━━━━━ LISTED ENTRIES ━━━━━
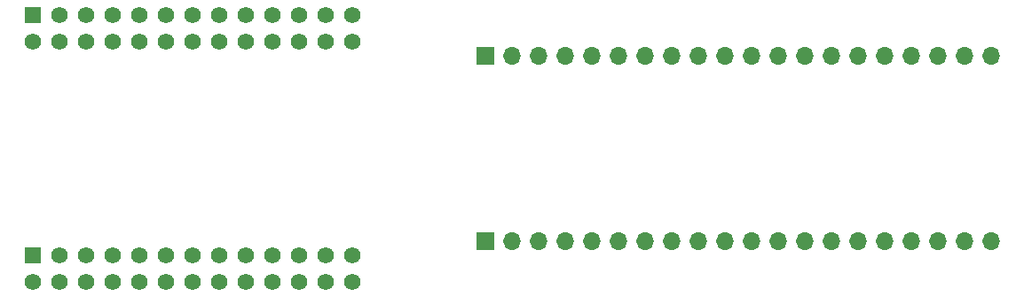
<source format=gbs>
G04 #@! TF.GenerationSoftware,KiCad,Pcbnew,(6.0.11-0)*
G04 #@! TF.CreationDate,2023-06-20T16:53:37+02:00*
G04 #@! TF.ProjectId,ft4232h_mini_module,66743432-3332-4685-9f6d-696e695f6d6f,A*
G04 #@! TF.SameCoordinates,Original*
G04 #@! TF.FileFunction,Soldermask,Bot*
G04 #@! TF.FilePolarity,Negative*
%FSLAX46Y46*%
G04 Gerber Fmt 4.6, Leading zero omitted, Abs format (unit mm)*
G04 Created by KiCad (PCBNEW (6.0.11-0)) date 2023-06-20 16:53:37*
%MOMM*%
%LPD*%
G01*
G04 APERTURE LIST*
%ADD10R,1.562100X1.562100*%
%ADD11C,1.562100*%
%ADD12R,1.700000X1.700000*%
%ADD13O,1.700000X1.700000*%
G04 APERTURE END LIST*
D10*
X101600000Y-110505000D03*
D11*
X101600000Y-113045000D03*
X104140000Y-110505000D03*
X104140000Y-113045000D03*
X106680000Y-110505000D03*
X106680000Y-113045000D03*
X109220000Y-110505000D03*
X109220000Y-113045000D03*
X111760000Y-110505000D03*
X111760000Y-113045000D03*
X114300000Y-110505000D03*
X114300000Y-113045000D03*
X116840000Y-110505000D03*
X116840000Y-113045000D03*
X119380000Y-110505000D03*
X119380000Y-113045000D03*
X121920000Y-110505000D03*
X121920000Y-113045000D03*
X124460000Y-110505000D03*
X124460000Y-113045000D03*
X127000000Y-110505000D03*
X127000000Y-113045000D03*
X129540000Y-110505000D03*
X129540000Y-113045000D03*
X132080000Y-110505000D03*
X132080000Y-113045000D03*
D10*
X101600000Y-87615000D03*
D11*
X101600000Y-90155000D03*
X104140000Y-87615000D03*
X104140000Y-90155000D03*
X106680000Y-87615000D03*
X106680000Y-90155000D03*
X109220000Y-87615000D03*
X109220000Y-90155000D03*
X111760000Y-87615000D03*
X111760000Y-90155000D03*
X114300000Y-87615000D03*
X114300000Y-90155000D03*
X116840000Y-87615000D03*
X116840000Y-90155000D03*
X119380000Y-87615000D03*
X119380000Y-90155000D03*
X121920000Y-87615000D03*
X121920000Y-90155000D03*
X124460000Y-87615000D03*
X124460000Y-90155000D03*
X127000000Y-87615000D03*
X127000000Y-90155000D03*
X129540000Y-87615000D03*
X129540000Y-90155000D03*
X132080000Y-87615000D03*
X132080000Y-90155000D03*
D12*
X144780000Y-91440000D03*
D13*
X147320000Y-91440000D03*
X149860000Y-91440000D03*
X152400000Y-91440000D03*
X154940000Y-91440000D03*
X157480000Y-91440000D03*
X160020000Y-91440000D03*
X162560000Y-91440000D03*
X165100000Y-91440000D03*
X167640000Y-91440000D03*
X170180000Y-91440000D03*
X172720000Y-91440000D03*
X175260000Y-91440000D03*
X177800000Y-91440000D03*
X180340000Y-91440000D03*
X182880000Y-91440000D03*
X185420000Y-91440000D03*
X187960000Y-91440000D03*
X190500000Y-91440000D03*
X193040000Y-91440000D03*
D12*
X144780000Y-109195000D03*
D13*
X147320000Y-109195000D03*
X149860000Y-109195000D03*
X152400000Y-109195000D03*
X154940000Y-109195000D03*
X157480000Y-109195000D03*
X160020000Y-109195000D03*
X162560000Y-109195000D03*
X165100000Y-109195000D03*
X167640000Y-109195000D03*
X170180000Y-109195000D03*
X172720000Y-109195000D03*
X175260000Y-109195000D03*
X177800000Y-109195000D03*
X180340000Y-109195000D03*
X182880000Y-109195000D03*
X185420000Y-109195000D03*
X187960000Y-109195000D03*
X190500000Y-109195000D03*
X193040000Y-109195000D03*
M02*

</source>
━━━━━
**TASK TO CARRY OUT**: The lines to return are those in the material above that hold "format".

**ANSWER TO THE EXERCISE**:
<source format=gbs>
G04 Gerber Fmt 4.6, Leading zero omitted, Abs format (unit mm)*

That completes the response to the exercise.